§ To-do item
Write out the full listing again, exactly as it stands.
- Opening Delimiter -
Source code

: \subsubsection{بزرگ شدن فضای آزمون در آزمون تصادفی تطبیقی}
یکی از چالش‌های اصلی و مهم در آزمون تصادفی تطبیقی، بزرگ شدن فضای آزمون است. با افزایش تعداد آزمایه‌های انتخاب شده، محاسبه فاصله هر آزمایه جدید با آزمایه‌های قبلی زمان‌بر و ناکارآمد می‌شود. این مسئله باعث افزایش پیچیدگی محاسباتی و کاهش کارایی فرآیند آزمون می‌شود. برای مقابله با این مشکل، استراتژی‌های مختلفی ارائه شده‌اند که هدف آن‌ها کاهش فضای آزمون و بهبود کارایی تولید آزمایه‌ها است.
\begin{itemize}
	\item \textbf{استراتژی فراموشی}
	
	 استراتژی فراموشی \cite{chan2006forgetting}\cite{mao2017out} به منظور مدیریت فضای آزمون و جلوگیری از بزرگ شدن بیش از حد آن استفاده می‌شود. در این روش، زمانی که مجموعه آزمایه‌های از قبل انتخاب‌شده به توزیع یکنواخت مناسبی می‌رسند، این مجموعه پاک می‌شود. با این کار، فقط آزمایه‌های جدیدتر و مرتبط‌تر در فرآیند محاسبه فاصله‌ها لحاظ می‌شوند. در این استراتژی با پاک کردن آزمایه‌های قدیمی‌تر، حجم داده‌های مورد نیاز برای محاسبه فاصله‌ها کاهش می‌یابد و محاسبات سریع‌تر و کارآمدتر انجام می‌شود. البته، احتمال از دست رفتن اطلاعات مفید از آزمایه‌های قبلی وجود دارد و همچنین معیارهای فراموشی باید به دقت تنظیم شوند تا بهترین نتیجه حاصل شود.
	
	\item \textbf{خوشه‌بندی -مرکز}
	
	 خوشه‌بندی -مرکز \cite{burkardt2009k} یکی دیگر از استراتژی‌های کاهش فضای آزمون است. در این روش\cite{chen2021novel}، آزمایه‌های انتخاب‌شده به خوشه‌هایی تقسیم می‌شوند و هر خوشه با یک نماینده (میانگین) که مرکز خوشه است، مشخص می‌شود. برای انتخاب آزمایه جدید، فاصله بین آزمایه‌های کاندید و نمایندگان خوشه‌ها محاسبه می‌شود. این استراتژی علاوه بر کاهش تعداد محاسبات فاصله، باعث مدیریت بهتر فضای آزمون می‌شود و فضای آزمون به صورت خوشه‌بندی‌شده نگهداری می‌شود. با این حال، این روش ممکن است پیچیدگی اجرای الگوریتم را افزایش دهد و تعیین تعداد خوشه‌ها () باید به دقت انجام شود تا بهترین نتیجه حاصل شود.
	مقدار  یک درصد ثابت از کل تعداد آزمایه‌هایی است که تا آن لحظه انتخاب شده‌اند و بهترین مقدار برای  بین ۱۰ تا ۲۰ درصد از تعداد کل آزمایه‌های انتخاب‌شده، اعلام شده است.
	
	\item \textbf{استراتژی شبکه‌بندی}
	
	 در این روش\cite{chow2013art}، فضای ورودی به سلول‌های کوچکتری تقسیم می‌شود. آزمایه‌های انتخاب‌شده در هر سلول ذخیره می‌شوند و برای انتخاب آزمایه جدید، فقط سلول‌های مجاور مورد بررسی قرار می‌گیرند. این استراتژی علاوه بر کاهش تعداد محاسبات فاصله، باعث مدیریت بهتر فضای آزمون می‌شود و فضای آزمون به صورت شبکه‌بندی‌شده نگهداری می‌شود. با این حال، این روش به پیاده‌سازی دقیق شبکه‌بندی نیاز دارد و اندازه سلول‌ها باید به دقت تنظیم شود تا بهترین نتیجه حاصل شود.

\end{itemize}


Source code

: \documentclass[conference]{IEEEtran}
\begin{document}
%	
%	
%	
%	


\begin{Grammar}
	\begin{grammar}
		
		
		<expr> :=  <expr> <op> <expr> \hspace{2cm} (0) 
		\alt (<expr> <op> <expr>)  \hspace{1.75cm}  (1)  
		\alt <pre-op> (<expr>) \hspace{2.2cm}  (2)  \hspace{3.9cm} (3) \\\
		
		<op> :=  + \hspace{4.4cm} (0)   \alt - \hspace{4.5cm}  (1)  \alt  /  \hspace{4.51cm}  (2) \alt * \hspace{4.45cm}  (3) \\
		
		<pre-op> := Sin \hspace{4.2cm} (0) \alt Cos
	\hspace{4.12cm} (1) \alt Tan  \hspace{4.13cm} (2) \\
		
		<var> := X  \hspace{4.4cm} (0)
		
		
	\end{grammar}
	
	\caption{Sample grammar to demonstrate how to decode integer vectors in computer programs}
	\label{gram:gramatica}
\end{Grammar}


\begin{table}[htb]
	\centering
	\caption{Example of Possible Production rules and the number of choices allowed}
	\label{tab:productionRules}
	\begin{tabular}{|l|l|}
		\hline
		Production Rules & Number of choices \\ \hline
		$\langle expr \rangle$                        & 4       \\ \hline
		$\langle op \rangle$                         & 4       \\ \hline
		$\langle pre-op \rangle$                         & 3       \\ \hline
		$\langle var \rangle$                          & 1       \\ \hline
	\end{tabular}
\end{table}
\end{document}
- Closing Delimiter -
§ Solved problem
Source code

: \subsubsection{بزرگ شدن فضای آزمون در آزمون تصادفی تطبیقی}
یکی از چالش‌های اصلی و مهم در آزمون تصادفی تطبیقی، بزرگ شدن فضای آزمون است. با افزایش تعداد آزمایه‌های انتخاب شده، محاسبه فاصله هر آزمایه جدید با آزمایه‌های قبلی زمان‌بر و ناکارآمد می‌شود. این مسئله باعث افزایش پیچیدگی محاسباتی و کاهش کارایی فرآیند آزمون می‌شود. برای مقابله با این مشکل، استراتژی‌های مختلفی ارائه شده‌اند که هدف آن‌ها کاهش فضای آزمون و بهبود کارایی تولید آزمایه‌ها است.
\begin{itemize}
	\item \textbf{استراتژی فراموشی}
	
	 استراتژی فراموشی \cite{chan2006forgetting}\cite{mao2017out} به منظور مدیریت فضای آزمون و جلوگیری از بزرگ شدن بیش از حد آن استفاده می‌شود. در این روش، زمانی که مجموعه آزمایه‌های از قبل انتخاب‌شده به توزیع یکنواخت مناسبی می‌رسند، این مجموعه پاک می‌شود. با این کار، فقط آزمایه‌های جدیدتر و مرتبط‌تر در فرآیند محاسبه فاصله‌ها لحاظ می‌شوند. در این استراتژی با پاک کردن آزمایه‌های قدیمی‌تر، حجم داده‌های مورد نیاز برای محاسبه فاصله‌ها کاهش می‌یابد و محاسبات سریع‌تر و کارآمدتر انجام می‌شود. البته، احتمال از دست رفتن اطلاعات مفید از آزمایه‌های قبلی وجود دارد و همچنین معیارهای فراموشی باید به دقت تنظیم شوند تا بهترین نتیجه حاصل شود.
	
	\item \textbf{خوشه‌بندی -مرکز}
	
	 خوشه‌بندی -مرکز \cite{burkardt2009k} یکی دیگر از استراتژی‌های کاهش فضای آزمون است. در این روش\cite{chen2021novel}، آزمایه‌های انتخاب‌شده به خوشه‌هایی تقسیم می‌شوند و هر خوشه با یک نماینده (میانگین) که مرکز خوشه است، مشخص می‌شود. برای انتخاب آزمایه جدید، فاصله بین آزمایه‌های کاندید و نمایندگان خوشه‌ها محاسبه می‌شود. این استراتژی علاوه بر کاهش تعداد محاسبات فاصله، باعث مدیریت بهتر فضای آزمون می‌شود و فضای آزمون به صورت خوشه‌بندی‌شده نگهداری می‌شود. با این حال، این روش ممکن است پیچیدگی اجرای الگوریتم را افزایش دهد و تعیین تعداد خوشه‌ها () باید به دقت انجام شود تا بهترین نتیجه حاصل شود.
	مقدار  یک درصد ثابت از کل تعداد آزمایه‌هایی است که تا آن لحظه انتخاب شده‌اند و بهترین مقدار برای  بین ۱۰ تا ۲۰ درصد از تعداد کل آزمایه‌های انتخاب‌شده، اعلام شده است.
	
	\item \textbf{استراتژی شبکه‌بندی}
	
	 در این روش\cite{chow2013art}، فضای ورودی به سلول‌های کوچکتری تقسیم می‌شود. آزمایه‌های انتخاب‌شده در هر سلول ذخیره می‌شوند و برای انتخاب آزمایه جدید، فقط سلول‌های مجاور مورد بررسی قرار می‌گیرند. این استراتژی علاوه بر کاهش تعداد محاسبات فاصله، باعث مدیریت بهتر فضای آزمون می‌شود و فضای آزمون به صورت شبکه‌بندی‌شده نگهداری می‌شود. با این حال، این روش به پیاده‌سازی دقیق شبکه‌بندی نیاز دارد و اندازه سلول‌ها باید به دقت تنظیم شود تا بهترین نتیجه حاصل شود.

\end{itemize}


Source code

: \documentclass[conference]{IEEEtran}
\begin{document}
%	
%	
%	
%	


\begin{Grammar}
	\begin{grammar}
		
		
		<expr> :=  <expr> <op> <expr> \hspace{2cm} (0) 
		\alt (<expr> <op> <expr>)  \hspace{1.75cm}  (1)  
		\alt <pre-op> (<expr>) \hspace{2.2cm}  (2)  \hspace{3.9cm} (3) \\\
		
		<op> :=  + \hspace{4.4cm} (0)   \alt - \hspace{4.5cm}  (1)  \alt  /  \hspace{4.51cm}  (2) \alt * \hspace{4.45cm}  (3) \\
		
		<pre-op> := Sin \hspace{4.2cm} (0) \alt Cos
	\hspace{4.12cm} (1) \alt Tan  \hspace{4.13cm} (2) \\
		
		<var> := X  \hspace{4.4cm} (0)
		
		
	\end{grammar}
	
	\caption{Sample grammar to demonstrate how to decode integer vectors in computer programs}
	\label{gram:gramatica}
\end{Grammar}


\begin{table}[htb]
	\centering
	\caption{Example of Possible Production rules and the number of choices allowed}
	\label{tab:productionRules}
	\begin{tabular}{|l|l|}
		\hline
		Production Rules & Number of choices \\ \hline
		$\langle expr \rangle$                        & 4       \\ \hline
		$\langle op \rangle$                         & 4       \\ \hline
		$\langle pre-op \rangle$                         & 3       \\ \hline
		$\langle var \rangle$                          & 1       \\ \hline
	\end{tabular}
\end{table}
\end{document}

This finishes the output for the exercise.